Influence of OIT incorporated into pPVC on GFP fluorescence.
The pPVC was formulated as previously described (40)
except that OIT was incorporated with the other components to give a
final concentration of 500 ppm. Disks 4.5 mm in diameter were punched
from the pPVC sheet, washed in 2% (vol/vol) Lipsol detergent, rinsed
thoroughly in deionized water, and placed in the bottoms of wells of a
96-well flexible assay plate (Becton Dickinson). For determining loss
of fluorescence of A. pullulans attached to pPVC containing
OIT, blastospores were prepared as described above and resuspended in
citrate-phosphate buffer (pH 5) to a concentration of 1.8 × 106 blastospores ml
1, and
200 µl was placed on the surfaces of the disks.

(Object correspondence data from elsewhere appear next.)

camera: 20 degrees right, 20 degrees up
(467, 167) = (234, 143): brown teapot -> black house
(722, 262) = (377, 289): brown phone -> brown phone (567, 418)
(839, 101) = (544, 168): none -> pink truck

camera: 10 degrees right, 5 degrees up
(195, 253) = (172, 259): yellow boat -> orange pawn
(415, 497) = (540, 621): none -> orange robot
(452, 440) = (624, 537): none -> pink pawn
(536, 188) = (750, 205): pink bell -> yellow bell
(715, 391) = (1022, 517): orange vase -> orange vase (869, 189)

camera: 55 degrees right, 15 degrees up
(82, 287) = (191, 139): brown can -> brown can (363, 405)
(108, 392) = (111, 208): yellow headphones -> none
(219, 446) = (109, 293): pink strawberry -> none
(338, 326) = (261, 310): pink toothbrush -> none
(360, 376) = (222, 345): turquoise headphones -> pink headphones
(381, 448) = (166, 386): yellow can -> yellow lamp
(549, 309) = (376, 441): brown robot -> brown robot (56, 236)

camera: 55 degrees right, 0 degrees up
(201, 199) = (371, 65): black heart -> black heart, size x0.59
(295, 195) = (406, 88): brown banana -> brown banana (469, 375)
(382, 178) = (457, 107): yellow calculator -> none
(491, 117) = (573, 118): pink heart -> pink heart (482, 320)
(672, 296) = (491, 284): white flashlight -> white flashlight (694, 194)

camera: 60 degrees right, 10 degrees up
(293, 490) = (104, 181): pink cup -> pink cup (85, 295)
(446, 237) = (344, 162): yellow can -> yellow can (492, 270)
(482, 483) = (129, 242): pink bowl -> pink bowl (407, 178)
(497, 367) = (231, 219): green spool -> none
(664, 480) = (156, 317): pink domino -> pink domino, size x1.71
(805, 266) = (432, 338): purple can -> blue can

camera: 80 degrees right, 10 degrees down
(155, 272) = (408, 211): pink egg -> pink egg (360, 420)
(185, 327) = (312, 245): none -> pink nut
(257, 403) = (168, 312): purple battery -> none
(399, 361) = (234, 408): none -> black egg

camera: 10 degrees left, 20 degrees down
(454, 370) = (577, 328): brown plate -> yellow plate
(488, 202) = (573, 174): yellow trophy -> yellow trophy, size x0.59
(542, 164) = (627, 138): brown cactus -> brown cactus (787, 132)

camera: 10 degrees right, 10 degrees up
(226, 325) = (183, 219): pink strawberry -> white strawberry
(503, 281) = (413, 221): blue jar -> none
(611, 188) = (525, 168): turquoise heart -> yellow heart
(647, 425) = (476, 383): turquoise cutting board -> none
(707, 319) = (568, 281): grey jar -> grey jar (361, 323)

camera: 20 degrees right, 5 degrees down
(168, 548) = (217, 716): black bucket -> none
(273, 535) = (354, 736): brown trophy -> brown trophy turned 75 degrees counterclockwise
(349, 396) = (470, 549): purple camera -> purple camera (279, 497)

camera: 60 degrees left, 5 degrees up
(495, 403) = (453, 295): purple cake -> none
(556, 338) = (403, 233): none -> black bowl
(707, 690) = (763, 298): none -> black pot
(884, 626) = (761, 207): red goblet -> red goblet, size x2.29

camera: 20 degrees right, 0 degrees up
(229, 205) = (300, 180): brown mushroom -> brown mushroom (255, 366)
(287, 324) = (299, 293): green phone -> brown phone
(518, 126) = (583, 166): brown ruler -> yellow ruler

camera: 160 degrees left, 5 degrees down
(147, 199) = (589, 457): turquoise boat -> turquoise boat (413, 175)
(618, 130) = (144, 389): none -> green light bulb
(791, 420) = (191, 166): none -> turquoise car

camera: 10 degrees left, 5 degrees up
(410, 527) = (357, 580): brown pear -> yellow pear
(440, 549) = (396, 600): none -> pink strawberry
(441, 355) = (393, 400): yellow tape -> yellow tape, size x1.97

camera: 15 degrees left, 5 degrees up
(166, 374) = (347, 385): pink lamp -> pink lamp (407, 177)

Disks were removed at
various time intervals up to 27 h and examined with an Olympus
BH-2 epifluorescence microscope equipped with an HBO 100-W mercury arc
lamp and a fluorescein isothiocyanate filter set, and images were
recorded with a Matrox Rainbow Runner pixel grabber. Images were
thresholded to remove cells with a fluorescence intensity of less than
10% of the background, and the number of fluorescent cells was
estimated as the percentage of the total area. Two separate fields of
view were recorded per disk, and four disks per time point were chosen
at random.
 |
RESULTS |
Transformation and colony screening.
After incubation for 5 days, five putative transformants growing on hygromycin B-supplemented
medium were identified by epifluorescence microscopy. Southern analysis
with genomic DNAs derived from two of the transformants (termed Ap1
gfp and Ap2 gfp) and the parental strain
confirmed integration of pTEFEGFP (data not shown) at separate locations but at a single site. Both of these transformants showed very
bright cytoplasmic fluorescence similar to that described by Vanden
Wymelenberg et al. (37). No significant difference (P > 0.001) between the specific growth rates of the
untransformed parent and those of AP1 gfp and AP2
gfp (results not shown) was found. Fluorescence
spectrophotometry showed that transformant Ap1 gfp had the
highest fluorescence levels, and this transformant was selected for
biocide susceptibility studies).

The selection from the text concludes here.